The code is indeed correct. I compare it with the following analytic computation.
import torch
import torch.nn as nn
# gradient
def closed_form_gradient(x):
return torch.tensor([[18.*x[0][0] + 16.*x[0][1], 16.*x[0][0] + 18.*x[0][1]]])
# (constant) hessian
hessian = torch.tensor([[18., 16.], [16., 18.]])
# set up weight manually
net = nn.Sequential(nn.Linear(2, 1, False))
with torch.no_grad():
net[0].weight = nn.Parameter(torch.tensor([[.1, .2]]))
lr_ = 1e-3
## GRADIENT COMPUTATION USING CLOSED FORM SOLUTION
grad_in_1_analytic = closed_form_gradient(net[0].weight)
fast_weight_in_1_analytic = net[0].weight - lr_ * grad_in_1_analytic
print("Grad:", grad_in_1_analytic)
print("Parameter:", fast_weight_in_1_analytic)
print()
grad_in_2_analytic = closed_form_gradient(fast_weight_in_1_analytic)
fast_weight_in_2_analytic = fast_weight_in_1_analytic - lr_ * grad_in_2_analytic
print("Grad:", grad_in_2_analytic)
print("Parameter:", fast_weight_in_2_analytic)
print()
grad_in_3_analytic = closed_form_gradient(fast_weight_in_2_analytic)
grad_out_analytic = grad_in_3_analytic @ (torch.eye(2) - lr_ * hessian) @ (torch.eye(2) - lr_ * hessian)

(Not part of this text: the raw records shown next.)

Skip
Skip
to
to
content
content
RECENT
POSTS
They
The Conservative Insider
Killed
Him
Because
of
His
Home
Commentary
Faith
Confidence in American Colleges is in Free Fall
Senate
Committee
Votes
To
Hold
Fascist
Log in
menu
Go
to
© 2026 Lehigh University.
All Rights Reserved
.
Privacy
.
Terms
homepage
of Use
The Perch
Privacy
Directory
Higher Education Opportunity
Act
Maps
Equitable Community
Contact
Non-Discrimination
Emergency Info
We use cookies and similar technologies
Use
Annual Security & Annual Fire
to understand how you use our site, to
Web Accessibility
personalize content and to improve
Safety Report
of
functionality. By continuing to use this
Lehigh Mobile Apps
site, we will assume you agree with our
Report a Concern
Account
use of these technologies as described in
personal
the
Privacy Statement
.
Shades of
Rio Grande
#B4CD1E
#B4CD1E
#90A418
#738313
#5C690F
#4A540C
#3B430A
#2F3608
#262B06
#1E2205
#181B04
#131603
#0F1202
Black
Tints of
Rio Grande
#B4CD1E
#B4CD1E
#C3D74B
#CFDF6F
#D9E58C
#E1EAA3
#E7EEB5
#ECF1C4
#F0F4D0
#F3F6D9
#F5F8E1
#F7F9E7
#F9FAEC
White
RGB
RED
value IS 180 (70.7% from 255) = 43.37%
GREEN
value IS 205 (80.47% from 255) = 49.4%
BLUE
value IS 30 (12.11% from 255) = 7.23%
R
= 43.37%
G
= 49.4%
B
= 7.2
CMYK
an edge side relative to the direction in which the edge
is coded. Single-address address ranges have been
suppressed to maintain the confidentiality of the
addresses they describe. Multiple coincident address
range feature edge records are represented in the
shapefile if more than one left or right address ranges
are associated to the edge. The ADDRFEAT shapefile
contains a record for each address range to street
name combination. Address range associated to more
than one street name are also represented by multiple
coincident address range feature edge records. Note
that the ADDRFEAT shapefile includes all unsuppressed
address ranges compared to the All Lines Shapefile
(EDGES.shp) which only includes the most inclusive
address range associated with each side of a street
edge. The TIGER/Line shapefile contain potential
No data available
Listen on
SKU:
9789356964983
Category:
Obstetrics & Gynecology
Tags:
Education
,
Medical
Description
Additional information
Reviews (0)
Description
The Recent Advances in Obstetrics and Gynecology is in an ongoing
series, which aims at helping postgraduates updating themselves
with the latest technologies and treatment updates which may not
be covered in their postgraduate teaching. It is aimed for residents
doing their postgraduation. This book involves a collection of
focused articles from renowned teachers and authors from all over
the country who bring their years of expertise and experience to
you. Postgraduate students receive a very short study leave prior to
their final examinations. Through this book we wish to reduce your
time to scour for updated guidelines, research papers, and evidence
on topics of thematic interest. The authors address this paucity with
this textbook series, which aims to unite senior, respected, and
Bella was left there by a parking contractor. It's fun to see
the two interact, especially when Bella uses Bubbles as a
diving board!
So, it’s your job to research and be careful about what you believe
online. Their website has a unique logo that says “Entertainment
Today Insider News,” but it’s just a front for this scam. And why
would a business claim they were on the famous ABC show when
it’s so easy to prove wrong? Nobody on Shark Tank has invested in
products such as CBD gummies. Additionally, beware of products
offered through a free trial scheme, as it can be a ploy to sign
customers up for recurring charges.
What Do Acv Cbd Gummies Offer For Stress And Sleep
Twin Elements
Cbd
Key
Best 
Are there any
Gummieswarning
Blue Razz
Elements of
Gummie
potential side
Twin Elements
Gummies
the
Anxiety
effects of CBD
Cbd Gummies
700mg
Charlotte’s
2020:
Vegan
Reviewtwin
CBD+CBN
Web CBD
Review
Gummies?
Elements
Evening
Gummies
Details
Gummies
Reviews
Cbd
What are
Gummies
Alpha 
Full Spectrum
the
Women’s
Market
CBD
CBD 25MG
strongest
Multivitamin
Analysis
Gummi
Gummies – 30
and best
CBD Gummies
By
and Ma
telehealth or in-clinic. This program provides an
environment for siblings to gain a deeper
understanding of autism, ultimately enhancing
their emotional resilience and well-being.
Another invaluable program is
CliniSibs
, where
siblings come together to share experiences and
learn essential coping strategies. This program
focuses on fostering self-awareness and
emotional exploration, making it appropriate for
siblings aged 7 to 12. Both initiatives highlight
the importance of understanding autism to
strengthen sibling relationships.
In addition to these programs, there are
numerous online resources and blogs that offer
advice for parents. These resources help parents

print("Grad:", grad_out_analytic)
To answer your main question, this solution does not store computation graph for all tasks. Instead, it constructs computation graph for one task, compute the meta-gradient, store the meta-gradient in a list that can be used (i.e. averaged) to meta-update the main network, and then repeat.